Directions for this task =>
Return the lines from the start of the items through the line containing "TO AMEND THE REQUIREMENTS FOR PUBLIC", inclusive, reproducing each one exactly.

### Task input

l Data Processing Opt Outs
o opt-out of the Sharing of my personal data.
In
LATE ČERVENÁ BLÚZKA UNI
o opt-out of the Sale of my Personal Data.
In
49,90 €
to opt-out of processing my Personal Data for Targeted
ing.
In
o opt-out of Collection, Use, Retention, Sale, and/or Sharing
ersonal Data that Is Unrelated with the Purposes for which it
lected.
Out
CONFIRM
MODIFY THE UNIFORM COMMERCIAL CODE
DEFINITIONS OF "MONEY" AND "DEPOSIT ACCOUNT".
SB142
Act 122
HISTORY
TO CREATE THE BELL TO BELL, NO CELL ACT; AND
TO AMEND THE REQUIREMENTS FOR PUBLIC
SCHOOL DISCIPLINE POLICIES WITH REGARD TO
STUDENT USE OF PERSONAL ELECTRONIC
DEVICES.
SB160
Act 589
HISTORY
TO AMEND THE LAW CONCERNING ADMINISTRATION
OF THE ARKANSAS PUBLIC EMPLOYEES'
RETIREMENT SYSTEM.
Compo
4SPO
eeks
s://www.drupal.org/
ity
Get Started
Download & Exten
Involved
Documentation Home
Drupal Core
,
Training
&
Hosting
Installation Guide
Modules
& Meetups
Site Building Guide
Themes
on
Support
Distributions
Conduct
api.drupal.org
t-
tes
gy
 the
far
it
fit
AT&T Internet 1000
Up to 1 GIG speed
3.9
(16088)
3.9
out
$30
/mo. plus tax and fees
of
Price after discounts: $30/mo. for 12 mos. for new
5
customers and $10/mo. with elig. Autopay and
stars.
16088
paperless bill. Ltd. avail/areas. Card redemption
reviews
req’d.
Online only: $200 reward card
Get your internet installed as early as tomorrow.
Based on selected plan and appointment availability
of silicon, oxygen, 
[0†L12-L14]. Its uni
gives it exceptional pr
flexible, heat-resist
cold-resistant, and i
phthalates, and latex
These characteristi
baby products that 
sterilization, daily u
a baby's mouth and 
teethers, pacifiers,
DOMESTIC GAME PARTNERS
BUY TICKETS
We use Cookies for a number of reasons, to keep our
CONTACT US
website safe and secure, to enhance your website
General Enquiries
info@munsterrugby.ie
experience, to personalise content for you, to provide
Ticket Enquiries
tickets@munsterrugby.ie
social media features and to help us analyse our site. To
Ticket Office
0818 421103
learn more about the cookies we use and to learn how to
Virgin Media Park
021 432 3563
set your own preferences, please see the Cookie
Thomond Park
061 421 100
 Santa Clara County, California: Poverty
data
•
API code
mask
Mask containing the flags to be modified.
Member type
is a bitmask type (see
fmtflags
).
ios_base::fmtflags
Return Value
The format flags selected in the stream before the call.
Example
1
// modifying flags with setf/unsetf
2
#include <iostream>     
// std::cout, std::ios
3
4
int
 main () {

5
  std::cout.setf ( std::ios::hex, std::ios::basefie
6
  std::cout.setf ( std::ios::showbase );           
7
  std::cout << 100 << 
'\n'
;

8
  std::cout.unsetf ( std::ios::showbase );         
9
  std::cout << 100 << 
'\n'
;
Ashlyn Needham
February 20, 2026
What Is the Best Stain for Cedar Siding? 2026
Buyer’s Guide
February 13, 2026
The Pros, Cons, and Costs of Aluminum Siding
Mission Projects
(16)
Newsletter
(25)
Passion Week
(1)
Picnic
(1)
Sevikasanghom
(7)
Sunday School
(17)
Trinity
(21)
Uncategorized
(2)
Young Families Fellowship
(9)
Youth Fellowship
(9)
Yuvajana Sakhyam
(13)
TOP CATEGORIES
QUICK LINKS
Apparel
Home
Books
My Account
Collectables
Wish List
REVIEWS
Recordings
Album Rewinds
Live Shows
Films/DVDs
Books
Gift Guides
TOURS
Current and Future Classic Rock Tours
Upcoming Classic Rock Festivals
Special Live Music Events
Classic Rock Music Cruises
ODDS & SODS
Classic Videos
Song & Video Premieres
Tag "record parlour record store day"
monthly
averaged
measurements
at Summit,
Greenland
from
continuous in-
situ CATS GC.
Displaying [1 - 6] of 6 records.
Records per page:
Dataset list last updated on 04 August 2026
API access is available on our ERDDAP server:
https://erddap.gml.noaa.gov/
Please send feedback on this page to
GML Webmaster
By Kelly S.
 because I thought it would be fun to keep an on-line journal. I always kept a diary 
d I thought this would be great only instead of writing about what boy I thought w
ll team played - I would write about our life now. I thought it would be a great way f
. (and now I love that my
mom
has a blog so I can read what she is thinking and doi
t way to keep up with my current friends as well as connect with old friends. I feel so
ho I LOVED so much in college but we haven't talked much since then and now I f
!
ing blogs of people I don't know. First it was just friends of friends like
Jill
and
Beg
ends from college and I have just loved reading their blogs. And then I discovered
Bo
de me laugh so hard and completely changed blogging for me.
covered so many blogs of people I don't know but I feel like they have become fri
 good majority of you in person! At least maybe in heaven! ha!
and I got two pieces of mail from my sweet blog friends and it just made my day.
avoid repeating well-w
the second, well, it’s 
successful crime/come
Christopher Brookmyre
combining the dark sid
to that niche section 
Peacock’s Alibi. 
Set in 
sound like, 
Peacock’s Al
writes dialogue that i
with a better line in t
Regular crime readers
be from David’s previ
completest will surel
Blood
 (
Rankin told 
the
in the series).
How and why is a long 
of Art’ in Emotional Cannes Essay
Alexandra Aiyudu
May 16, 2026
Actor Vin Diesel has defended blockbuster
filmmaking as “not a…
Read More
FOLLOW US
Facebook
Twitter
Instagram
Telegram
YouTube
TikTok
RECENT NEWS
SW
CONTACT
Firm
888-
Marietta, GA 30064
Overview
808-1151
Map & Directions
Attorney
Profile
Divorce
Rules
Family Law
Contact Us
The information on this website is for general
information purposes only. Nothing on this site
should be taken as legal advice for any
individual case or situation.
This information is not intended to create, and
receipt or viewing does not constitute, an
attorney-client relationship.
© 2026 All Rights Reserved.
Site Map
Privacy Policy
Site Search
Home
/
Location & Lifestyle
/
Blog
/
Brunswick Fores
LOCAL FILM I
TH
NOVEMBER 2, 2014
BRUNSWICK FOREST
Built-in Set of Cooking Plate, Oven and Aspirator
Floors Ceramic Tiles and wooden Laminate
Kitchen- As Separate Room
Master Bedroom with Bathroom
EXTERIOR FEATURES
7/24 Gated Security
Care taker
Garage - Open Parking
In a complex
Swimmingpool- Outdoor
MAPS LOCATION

######

Answer area =>
l Data Processing Opt Outs
o opt-out of the Sharing of my personal data.
In
LATE ČERVENÁ BLÚZKA UNI
o opt-out of the Sale of my Personal Data.
In
49,90 €
to opt-out of processing my Personal Data for Targeted
ing.
In
o opt-out of Collection, Use, Retention, Sale, and/or Sharing
ersonal Data that Is Unrelated with the Purposes for which it
lected.
Out
CONFIRM
MODIFY THE UNIFORM COMMERCIAL CODE
DEFINITIONS OF "MONEY" AND "DEPOSIT ACCOUNT".
SB142
Act 122
HISTORY
TO CREATE THE BELL TO BELL, NO CELL ACT; AND
TO AMEND THE REQUIREMENTS FOR PUBLIC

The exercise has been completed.